### EXERCISE DESCRIPTION
Each line of the entries below that includes "para" belongs in your answer.

>>>>>

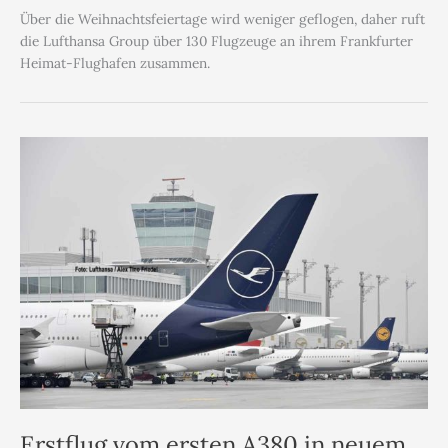
Über die Weihnachtsfeiertage wird weniger geflogen, daher ruft
die Lufthansa Group über 130 Flugzeuge an ihrem Frankfurter
Heimat-Flughafen zusammen.
Erstflug vom ersten A380 in neuem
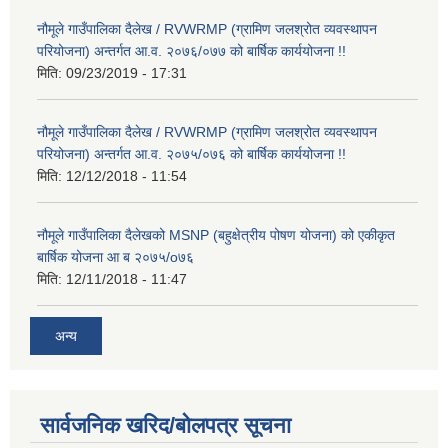
नौमूले गाउँपालिका दैलेख / RVWRMP (ग्रामिण जलश्रोत व्यवस्थापन
परियोजना) अन्तर्गत आ.व. २०७६/०७७ को बार्षिक कार्ययोजना !!
मिति:
09/23/2019 - 17:31
नौमूले गाउँपालिका दैलेख / RVWRMP (ग्रामिण जलश्रोत व्यवस्थापन
परियोजना) अन्तर्गत आ.व. २०७५/०७६ को बार्षिक कार्ययोजना !!
मिति:
12/12/2018 - 11:54
नौमूले गाउँपालिका दैलेखको MSNP (बहुक्षेत्रीय पोषण योजना) को एकीकृत
बार्षिक योजना आ ब २०७५/o७६
मिति:
12/11/2018 - 11:47
अन्य
सार्वजनिक खरिद/बोलपत्र सूचना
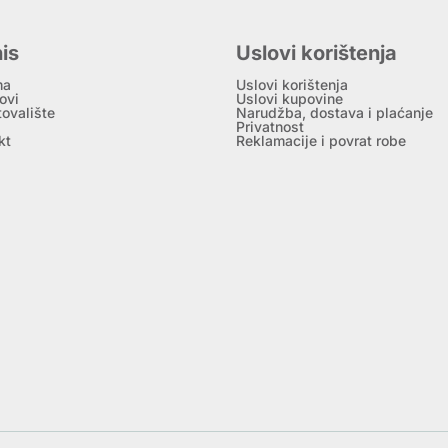
is
Uslovi korištenja
ma
Uslovi korištenja
ovi
Uslovi kupovine
tovalište
Narudžba, dostava i plaćanje
Privatnost
kt
Reklamacije i povrat robe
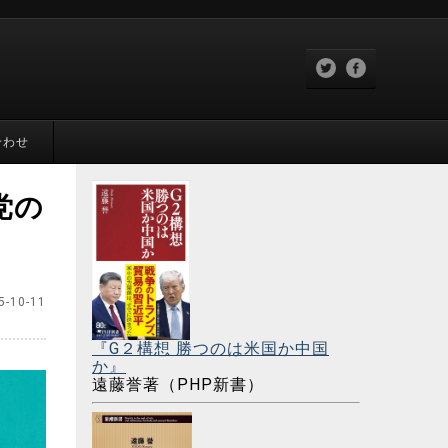
合わせ
党の
5-10-11
『G２構想 勝つのは米国か中国
か』
遠藤誉著（PHP新書）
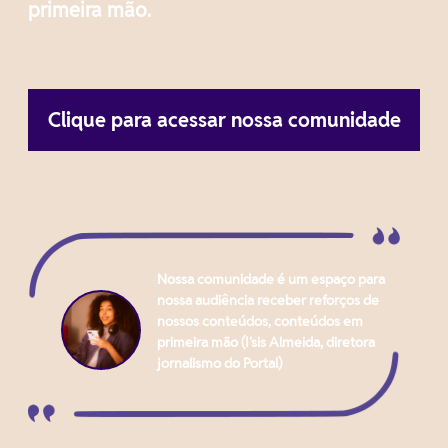
primeira mão.
Clique para acessar nossa comunidade
Nossa comunidade é um espaço para
nossa audiência receber reforços de
nossos conteúdos, conteúdos em
primeira mão (I'sis Almeida, diretora
jornalismo do Portal)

<<<<<

### ANSWER SECTION
Clique para acessar nossa comunidade
Nossa comunidade é um espaço para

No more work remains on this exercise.